The authors conducted three trials examining the effects of various dosage amounts and intervals and found an interesting reaction to iron supplementation that has great clinical significance. They demonstrated clear differences in absorption depending on dose spacing when doses are higher than 40 mg.

"In iron-depleted young women, oral iron doses of 60, 80, 160, and 240 mg Fe given in the morning acutely increased PHep [plasma hepcidin] on the same day and 24 hours later. This increase was strongly associated with decreased absorption from the second iron dose, given 24 hours after the first. Providing 60 mg of iron twice daily amplified the PHep increase and decreased the fractional absorption of both the afternoon dose and the next morning dose, so that total iron absorbed from the 3 doses (2 mornings and afternoon) was not different from that of the 2 morning doses. Although these results require confirmation in longer-term supplementation schedules, the short-term effects observed on hepcidin suggest that oral iron at doses ≥60 mg greater will result in higher fractional absorption when dosages are spaced by 48 hours. For 40 mg iron, we found borderline effects. Similarly, hepcidin profiles after supplementation indicate that increasing the interval between doses to >48 hours would not result in higher absorption than dosing at 48-hour intervals, although we did not test this directly. The WHO recommends intermittent iron supplementation in children and menstruating women, proposing as the rationale a mucosal block in enterocytes lasting for 5 to 6 days. Our data, based on the acute effect of supplements on hepcidin, suggest that 48 hours, not 5 or 6 days, is sufficient for iron absorption to return to baseline."
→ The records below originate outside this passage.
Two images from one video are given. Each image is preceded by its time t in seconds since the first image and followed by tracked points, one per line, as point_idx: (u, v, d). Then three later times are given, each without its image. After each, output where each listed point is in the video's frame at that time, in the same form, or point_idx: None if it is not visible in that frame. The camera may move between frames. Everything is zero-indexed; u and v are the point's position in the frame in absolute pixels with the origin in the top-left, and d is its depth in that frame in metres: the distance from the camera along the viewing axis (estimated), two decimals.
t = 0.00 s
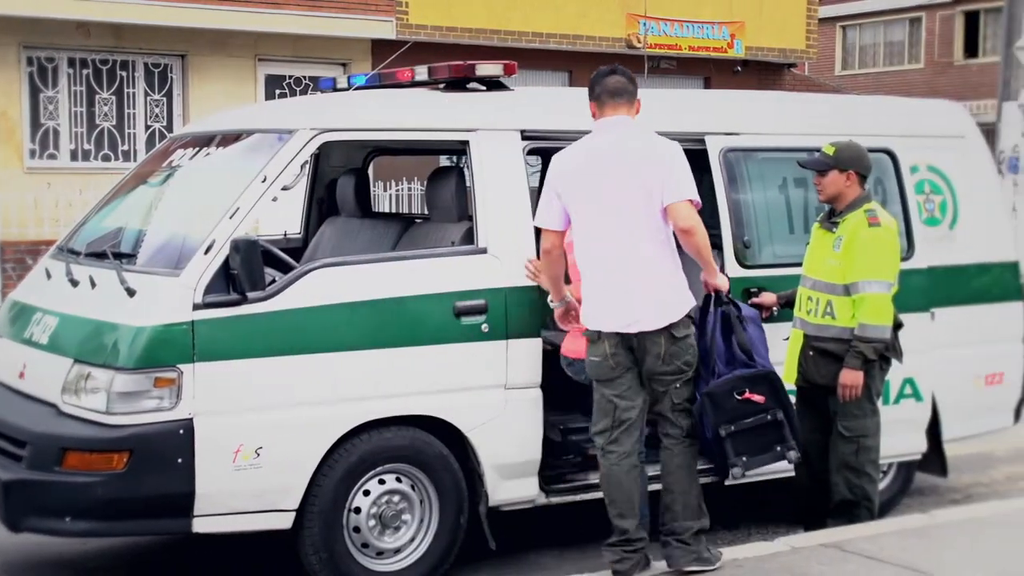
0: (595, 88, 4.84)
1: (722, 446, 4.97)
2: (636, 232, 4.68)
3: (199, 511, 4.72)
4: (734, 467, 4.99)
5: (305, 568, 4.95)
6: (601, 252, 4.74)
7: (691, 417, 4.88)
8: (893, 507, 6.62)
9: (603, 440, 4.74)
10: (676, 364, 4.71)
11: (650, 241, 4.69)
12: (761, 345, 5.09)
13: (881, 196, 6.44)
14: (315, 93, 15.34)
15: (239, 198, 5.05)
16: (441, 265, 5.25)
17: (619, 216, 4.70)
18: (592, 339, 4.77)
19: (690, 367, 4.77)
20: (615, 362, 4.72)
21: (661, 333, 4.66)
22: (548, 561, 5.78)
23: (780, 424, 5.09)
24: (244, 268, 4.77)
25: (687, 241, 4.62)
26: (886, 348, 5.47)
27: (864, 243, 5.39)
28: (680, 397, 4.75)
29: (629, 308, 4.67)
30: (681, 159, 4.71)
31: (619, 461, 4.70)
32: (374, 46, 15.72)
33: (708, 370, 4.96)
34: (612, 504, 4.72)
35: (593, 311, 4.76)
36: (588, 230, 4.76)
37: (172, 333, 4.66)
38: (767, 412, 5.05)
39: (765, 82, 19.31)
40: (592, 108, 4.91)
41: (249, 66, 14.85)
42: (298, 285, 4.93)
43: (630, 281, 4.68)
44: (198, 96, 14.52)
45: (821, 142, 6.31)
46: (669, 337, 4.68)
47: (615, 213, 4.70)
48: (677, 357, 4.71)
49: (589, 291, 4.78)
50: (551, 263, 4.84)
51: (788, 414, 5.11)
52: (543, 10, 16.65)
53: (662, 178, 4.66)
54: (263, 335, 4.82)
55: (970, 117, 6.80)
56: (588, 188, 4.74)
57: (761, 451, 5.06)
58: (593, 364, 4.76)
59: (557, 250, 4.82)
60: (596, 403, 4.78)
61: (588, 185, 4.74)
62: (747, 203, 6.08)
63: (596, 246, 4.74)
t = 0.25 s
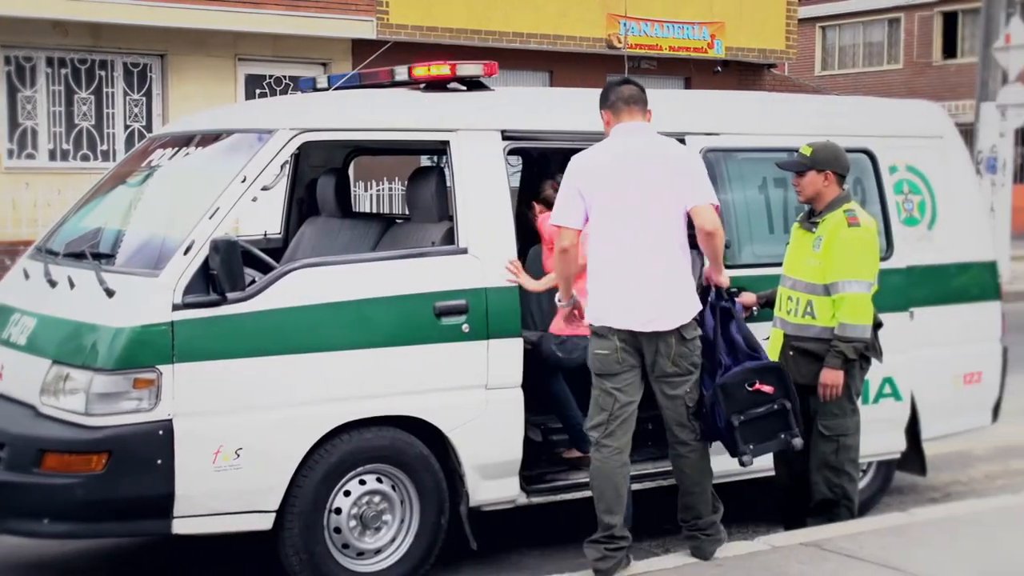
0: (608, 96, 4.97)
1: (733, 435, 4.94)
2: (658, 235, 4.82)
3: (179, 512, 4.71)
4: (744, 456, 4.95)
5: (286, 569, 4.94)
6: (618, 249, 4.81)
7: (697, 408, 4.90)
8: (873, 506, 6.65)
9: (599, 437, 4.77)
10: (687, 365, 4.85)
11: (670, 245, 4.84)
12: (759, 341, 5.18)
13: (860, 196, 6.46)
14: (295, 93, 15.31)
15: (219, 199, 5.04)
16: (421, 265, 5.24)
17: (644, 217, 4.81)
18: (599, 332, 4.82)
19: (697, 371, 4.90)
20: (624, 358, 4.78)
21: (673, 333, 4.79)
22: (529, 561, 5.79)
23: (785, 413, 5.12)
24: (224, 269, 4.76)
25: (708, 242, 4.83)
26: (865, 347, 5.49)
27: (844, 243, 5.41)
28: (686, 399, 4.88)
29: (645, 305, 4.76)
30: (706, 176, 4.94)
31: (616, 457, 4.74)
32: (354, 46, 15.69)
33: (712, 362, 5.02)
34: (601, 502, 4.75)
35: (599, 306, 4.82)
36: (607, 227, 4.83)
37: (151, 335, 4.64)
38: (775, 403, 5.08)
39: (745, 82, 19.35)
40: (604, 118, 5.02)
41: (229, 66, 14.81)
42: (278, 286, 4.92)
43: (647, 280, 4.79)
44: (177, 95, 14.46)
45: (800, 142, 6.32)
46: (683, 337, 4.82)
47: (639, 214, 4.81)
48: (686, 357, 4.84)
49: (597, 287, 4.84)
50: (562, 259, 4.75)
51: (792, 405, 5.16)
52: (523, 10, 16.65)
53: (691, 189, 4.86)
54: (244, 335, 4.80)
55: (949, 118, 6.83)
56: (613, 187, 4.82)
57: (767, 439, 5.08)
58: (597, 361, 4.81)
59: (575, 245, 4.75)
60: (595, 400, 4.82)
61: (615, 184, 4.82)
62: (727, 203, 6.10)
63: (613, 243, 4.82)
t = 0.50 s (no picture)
0: (632, 96, 5.20)
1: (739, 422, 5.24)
2: (682, 230, 5.04)
3: (163, 515, 4.69)
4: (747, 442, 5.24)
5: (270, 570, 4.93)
6: (640, 244, 5.01)
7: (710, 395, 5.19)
8: (856, 505, 6.67)
9: (608, 422, 4.98)
10: (694, 360, 5.06)
11: (693, 240, 5.07)
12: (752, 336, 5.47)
13: (844, 196, 6.49)
14: (278, 92, 15.28)
15: (202, 200, 5.02)
16: (405, 266, 5.24)
17: (669, 211, 5.03)
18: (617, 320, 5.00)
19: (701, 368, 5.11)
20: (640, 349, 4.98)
21: (691, 325, 5.03)
22: (514, 561, 5.79)
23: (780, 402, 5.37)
24: (207, 270, 4.75)
25: (732, 238, 5.19)
26: (849, 347, 5.51)
27: (827, 243, 5.42)
28: (691, 394, 5.07)
29: (665, 296, 4.97)
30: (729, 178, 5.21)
31: (623, 442, 4.96)
32: (338, 46, 15.67)
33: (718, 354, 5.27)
34: (606, 481, 4.92)
35: (621, 295, 5.00)
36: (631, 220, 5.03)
37: (134, 337, 4.63)
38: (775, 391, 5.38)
39: (729, 83, 19.40)
40: (626, 116, 5.24)
41: (212, 66, 14.76)
42: (261, 287, 4.90)
43: (668, 272, 5.00)
44: (160, 95, 14.41)
45: (784, 143, 6.33)
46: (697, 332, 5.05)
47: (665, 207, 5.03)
48: (695, 353, 5.05)
49: (617, 275, 5.03)
50: (591, 245, 4.96)
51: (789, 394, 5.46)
52: (507, 10, 16.65)
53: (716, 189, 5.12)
54: (227, 336, 4.79)
55: (932, 118, 6.85)
56: (641, 181, 5.03)
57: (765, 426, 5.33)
58: (610, 351, 5.01)
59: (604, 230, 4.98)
60: (605, 389, 5.01)
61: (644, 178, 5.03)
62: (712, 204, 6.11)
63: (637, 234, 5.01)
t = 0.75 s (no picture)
0: (640, 96, 5.27)
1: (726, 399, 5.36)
2: (685, 230, 5.14)
3: (153, 515, 4.68)
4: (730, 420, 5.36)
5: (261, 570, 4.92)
6: (646, 243, 5.11)
7: (702, 372, 5.35)
8: (847, 504, 6.69)
9: (614, 411, 5.13)
10: (692, 356, 5.15)
11: (696, 240, 5.17)
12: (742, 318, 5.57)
13: (833, 196, 6.50)
14: (268, 92, 15.25)
15: (192, 200, 5.01)
16: (396, 266, 5.23)
17: (677, 210, 5.13)
18: (620, 316, 5.10)
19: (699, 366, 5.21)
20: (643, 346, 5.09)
21: (692, 323, 5.13)
22: (504, 561, 5.79)
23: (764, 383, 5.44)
24: (197, 270, 4.74)
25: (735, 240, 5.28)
26: (839, 347, 5.52)
27: (817, 243, 5.41)
28: (687, 390, 5.15)
29: (667, 294, 5.07)
30: (735, 179, 5.30)
31: (630, 429, 5.13)
32: (328, 46, 15.66)
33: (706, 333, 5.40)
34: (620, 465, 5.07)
35: (625, 292, 5.09)
36: (639, 216, 5.11)
37: (124, 337, 4.62)
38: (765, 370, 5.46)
39: (719, 83, 19.41)
40: (633, 116, 5.31)
41: (202, 66, 14.74)
42: (251, 287, 4.90)
43: (671, 271, 5.09)
44: (150, 95, 14.38)
45: (774, 143, 6.34)
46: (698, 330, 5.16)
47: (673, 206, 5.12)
48: (694, 350, 5.16)
49: (622, 273, 5.12)
50: (600, 240, 5.06)
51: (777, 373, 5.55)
52: (497, 9, 16.64)
53: (721, 189, 5.21)
54: (217, 336, 4.78)
55: (921, 118, 6.86)
56: (650, 179, 5.11)
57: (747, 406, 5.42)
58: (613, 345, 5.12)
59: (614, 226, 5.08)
60: (609, 381, 5.14)
61: (653, 177, 5.12)
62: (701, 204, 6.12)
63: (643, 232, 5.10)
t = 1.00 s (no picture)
0: (624, 106, 5.28)
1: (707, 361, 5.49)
2: (684, 231, 5.16)
3: (147, 515, 4.68)
4: (711, 381, 5.47)
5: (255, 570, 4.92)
6: (644, 243, 5.11)
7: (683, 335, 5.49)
8: (841, 504, 6.69)
9: (581, 395, 5.21)
10: (681, 355, 5.17)
11: (693, 241, 5.19)
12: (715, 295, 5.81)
13: (827, 196, 6.51)
14: (262, 92, 15.24)
15: (186, 200, 5.01)
16: (390, 266, 5.23)
17: (672, 209, 5.14)
18: (614, 315, 5.11)
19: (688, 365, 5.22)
20: (629, 342, 5.12)
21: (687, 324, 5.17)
22: (498, 561, 5.79)
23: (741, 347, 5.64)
24: (191, 270, 4.74)
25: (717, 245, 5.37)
26: (833, 347, 5.52)
27: (811, 243, 5.44)
28: (677, 387, 5.16)
29: (666, 294, 5.09)
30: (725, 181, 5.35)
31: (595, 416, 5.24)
32: (322, 46, 15.65)
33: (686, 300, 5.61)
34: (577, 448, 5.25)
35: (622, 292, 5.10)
36: (634, 216, 5.11)
37: (117, 337, 4.61)
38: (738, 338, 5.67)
39: (713, 83, 19.42)
40: (617, 127, 5.33)
41: (195, 65, 14.72)
42: (244, 287, 4.89)
43: (669, 271, 5.12)
44: (143, 94, 14.35)
45: (767, 143, 6.35)
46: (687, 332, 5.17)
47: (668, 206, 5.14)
48: (685, 351, 5.18)
49: (618, 273, 5.12)
50: (583, 244, 5.10)
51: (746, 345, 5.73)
52: (491, 9, 16.64)
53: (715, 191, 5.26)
54: (210, 337, 4.78)
55: (914, 119, 6.87)
56: (645, 179, 5.12)
57: (726, 369, 5.57)
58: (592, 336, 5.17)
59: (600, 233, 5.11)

They conclude that, at least for young women with low iron stores who are not yet anemic, relatively low doses of iron given on alternate days may be the most effective:

"In conclusion, our data show that fractional absorption in iron-depleted women is highest at low iron doses (40-80 mg) and that acute, consecutive-day dosing results in decreased iron bioavailability. For total iron absorption, twice-daily iron supplementation seems to have limited additional effect compared with daily administration. These findings emphasize the need to study longer-term, alternate-day schedules of iron supplementation and advocate the hypothesis that low-dose iron given on alternate days may maximize fractional iron absorption, increase dosage efficacy, reduce gastrointestinal exposure to unabsorbed iron, and ultimately improve tolerance of iron supplements."

More evidence for alternate-day dosing

A study published subsequently in The Lancet Haematology asks the same questions:

"Current guidelines to treat iron deficiency recommend daily provision of ferrous iron divided through the day to increase absorption. However, daily dosing and split dosing might increase serum hepcidin and decrease iron absorption from subsequent doses. Our study aim was to compare iron absorption from oral iron supplements given on consecutive versus alternate days and given as single morning doses versus twice-daily split dosing."

They conducted two trials with varying dosages and intervals, and come to the same conclusion:

"In iron-depleted women, providing iron supplements daily as divided doses increases serum hepcidin and reduces iron absorption. Providing iron supplements on alternate days and in single doses optimises iron absorption and might be a preferable dosing regimen. These findings should be confirmed in iron-deficient anaemic patients."